Known for its quaint cobbled streets flanked by historic architecture and statues — a UNESCO world heritage site — Lviv was quickly repurposed from a tourist hub to a vital base of operations. Since the war began in late February, it has served as a channel for humanitarian supplies, aid workers and foreign fighters to front line cities.
The new arrivals in Lviv have transformed the face of city and the signs of the change are omnipresent. Residents have been rapidly trying to acclimate to living on the periphery of the war and at the center of a massive humanitarian crisis that has enveloped its neighborhoods.
Roman Trubchaninov, 31, arrived in the city only a week ago, after fleeing his home in Mariupol, which has been pummeled by Russian bombs since the first days of the war, destroying many of the homes on his street. He had sheltered in a basement for weeks before he was offered a ride out of the city by his wife’s relatives. It took him two weeks to traverse the country and reach Lviv.
The quiet in the city was unnerving at first, he said. But then his anxiety subsided.
“I started to feel human again,” Mr. Trubchaninov said. “I had a home, groceries — it felt like a chance at a new life.” He has even started playing saxophone with a local band. But he said that part of his mind is always thinking about the war. “I’ve relaxed here but my mind-set, it is forever changed from this war. I am never fully at ease,” he said. Monday’s missile strike was an ominous affirmation of the reality he could not shake.

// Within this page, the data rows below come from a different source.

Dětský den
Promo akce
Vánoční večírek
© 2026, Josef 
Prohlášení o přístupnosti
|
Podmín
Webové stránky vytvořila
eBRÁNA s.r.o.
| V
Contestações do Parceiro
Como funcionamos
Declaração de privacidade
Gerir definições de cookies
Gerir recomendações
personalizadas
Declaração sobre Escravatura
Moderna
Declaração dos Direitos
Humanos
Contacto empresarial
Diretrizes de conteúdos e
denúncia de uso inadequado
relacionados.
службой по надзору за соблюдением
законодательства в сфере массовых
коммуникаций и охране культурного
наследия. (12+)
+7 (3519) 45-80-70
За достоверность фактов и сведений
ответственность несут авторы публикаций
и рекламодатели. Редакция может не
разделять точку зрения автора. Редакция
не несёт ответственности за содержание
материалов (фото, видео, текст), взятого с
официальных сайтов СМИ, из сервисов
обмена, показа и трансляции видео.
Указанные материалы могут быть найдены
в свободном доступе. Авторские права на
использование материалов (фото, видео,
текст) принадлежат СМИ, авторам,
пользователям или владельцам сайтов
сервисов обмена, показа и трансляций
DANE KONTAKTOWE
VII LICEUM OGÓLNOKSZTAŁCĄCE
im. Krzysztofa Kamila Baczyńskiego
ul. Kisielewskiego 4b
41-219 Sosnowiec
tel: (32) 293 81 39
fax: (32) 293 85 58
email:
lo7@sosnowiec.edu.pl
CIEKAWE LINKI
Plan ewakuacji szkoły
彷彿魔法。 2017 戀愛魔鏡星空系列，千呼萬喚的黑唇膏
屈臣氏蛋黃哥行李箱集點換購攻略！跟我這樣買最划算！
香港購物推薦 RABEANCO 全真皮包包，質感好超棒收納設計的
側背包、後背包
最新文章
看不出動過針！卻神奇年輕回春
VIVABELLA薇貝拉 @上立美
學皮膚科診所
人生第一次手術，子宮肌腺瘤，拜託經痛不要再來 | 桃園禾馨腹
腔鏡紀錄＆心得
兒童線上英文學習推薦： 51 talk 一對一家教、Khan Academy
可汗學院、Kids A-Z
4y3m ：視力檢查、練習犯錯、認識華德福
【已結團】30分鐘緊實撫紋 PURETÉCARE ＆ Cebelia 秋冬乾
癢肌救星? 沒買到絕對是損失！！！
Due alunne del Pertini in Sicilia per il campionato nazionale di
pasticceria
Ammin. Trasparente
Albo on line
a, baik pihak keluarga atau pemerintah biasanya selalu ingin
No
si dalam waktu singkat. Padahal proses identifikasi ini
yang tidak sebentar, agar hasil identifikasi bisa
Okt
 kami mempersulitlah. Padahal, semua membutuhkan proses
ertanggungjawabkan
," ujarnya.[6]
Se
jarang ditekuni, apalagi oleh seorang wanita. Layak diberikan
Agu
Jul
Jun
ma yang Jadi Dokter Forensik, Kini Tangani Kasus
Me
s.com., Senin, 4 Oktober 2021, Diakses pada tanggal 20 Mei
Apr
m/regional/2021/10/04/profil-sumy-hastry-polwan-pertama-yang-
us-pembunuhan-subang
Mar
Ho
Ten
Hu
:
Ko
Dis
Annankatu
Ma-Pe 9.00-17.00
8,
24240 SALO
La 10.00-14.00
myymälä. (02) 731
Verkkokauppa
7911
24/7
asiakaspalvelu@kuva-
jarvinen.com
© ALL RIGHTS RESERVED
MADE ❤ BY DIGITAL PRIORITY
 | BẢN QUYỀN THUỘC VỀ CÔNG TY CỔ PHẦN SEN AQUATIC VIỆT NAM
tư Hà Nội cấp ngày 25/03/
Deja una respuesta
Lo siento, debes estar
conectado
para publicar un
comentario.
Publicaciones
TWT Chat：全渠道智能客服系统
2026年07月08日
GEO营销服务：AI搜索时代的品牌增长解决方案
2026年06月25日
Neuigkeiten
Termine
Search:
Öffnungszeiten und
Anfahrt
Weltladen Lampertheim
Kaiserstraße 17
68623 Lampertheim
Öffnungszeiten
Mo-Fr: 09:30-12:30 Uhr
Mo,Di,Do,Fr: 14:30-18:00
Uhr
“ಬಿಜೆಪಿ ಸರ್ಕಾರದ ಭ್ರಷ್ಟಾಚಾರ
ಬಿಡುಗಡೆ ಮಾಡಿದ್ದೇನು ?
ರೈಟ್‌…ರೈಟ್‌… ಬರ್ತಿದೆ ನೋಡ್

The attack, which seemed to fit a pattern of Russian strikes on military infrastructure across the country over the past four days, was an ominous indication that the war could be moving closer to Lviv.
Russia’s Defense Ministry said on Monday that its military had struck 108 areas where Ukrainian military and forces were located over the past 24 hours.
It also said that it had used missiles to destroy a Joint Logistics Support Center in the Lviv region that was used to store “large-scale shipments of foreign weapons that had arrived to Ukraine over the past six days from the U.S. and Europe.” Ukrainian officials said that empty warehouses were hit.